Tsetse (Glossina spp.) are vectors of African trypanosomes, the causative agents of Human and African Animal trypanosomiases, diseases that remain significant medical and socioeconomic challenges in sub-Saharan Africa. In addition to trypanosomes, tsetse harbor both obligate and facultative symbiotic bacteria that can influence vector competence and reproductive biology. One such facultative symbiont, Spiroplasma glossinidia, infects several tsetse species within the Palpalis subgroup. In Glossina fuscipes fuscipes (Gff), the Spiroplasma glossinidia strain sGff induces a trypanosome-refractory phenotype and negatively impacts reproductive fitness by reducing female fecundity.

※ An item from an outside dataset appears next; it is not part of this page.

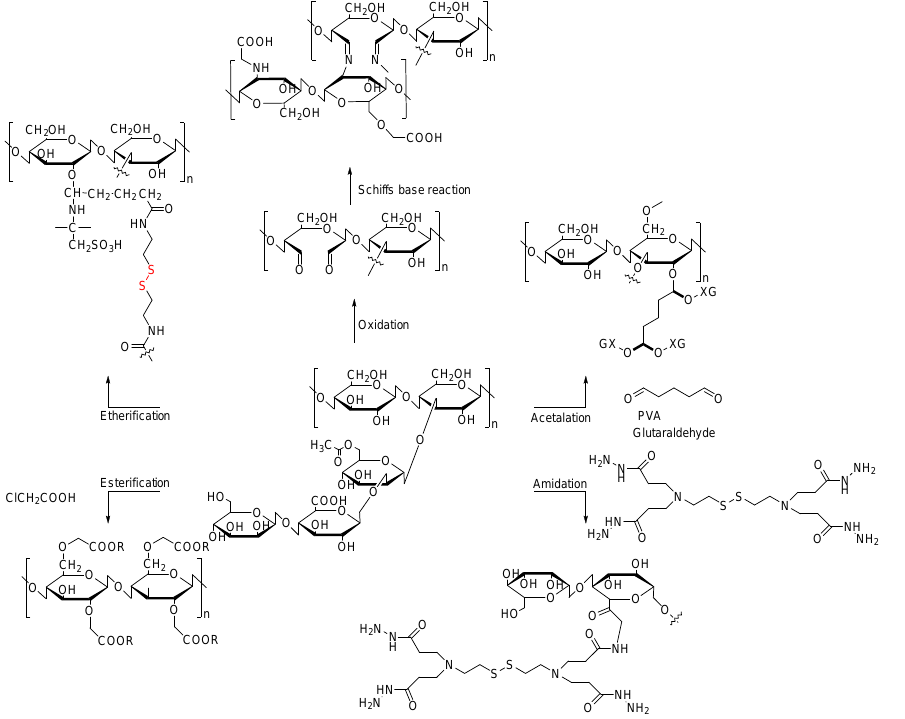
Figure 2. The structure and different modifications of Xanthan gum.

However, the mechanisms behind these Spiroplasma-derived phenotypes remain poorly understood. Here, we report successful in vitro cultivation of sGff and present complete genomes from three sources: in vitro cultured sGff and sGff isolated from both laboratory-maintained and wild-caught (Uganda) Gff flies. Comparative genomic analyses revealed a high degree of similarity in gene content and synteny among these sGff samples, confirming that they represent isolates of the same strain. Phylogenomic analyses placed sGff within the Spiroplasma poulsonii clade. We found the sGff genome to be highly dynamic, containing numerous mobile genetic elements. Additionally, in silico annotations indicated that sGff relies on its host for both lipids and carbohydrates and can produce several toxins, all of which could be implicated in the observed trypanosome refractory phenotype. Finally, comparative transcriptomic analysis of sGff from host hemolymph versus in vitro culture provided insights into potential factors relevant to host-symbiont interactions. Our findings provide a foundation for understanding the nutritional dialogue between sGff and its host and identify symbiotic products that may contribute to trypanosome resistance. Furthermore, the establishment of an in vitro culture system for sGff represents a significant resource for future functional studies with potential implications for vector control.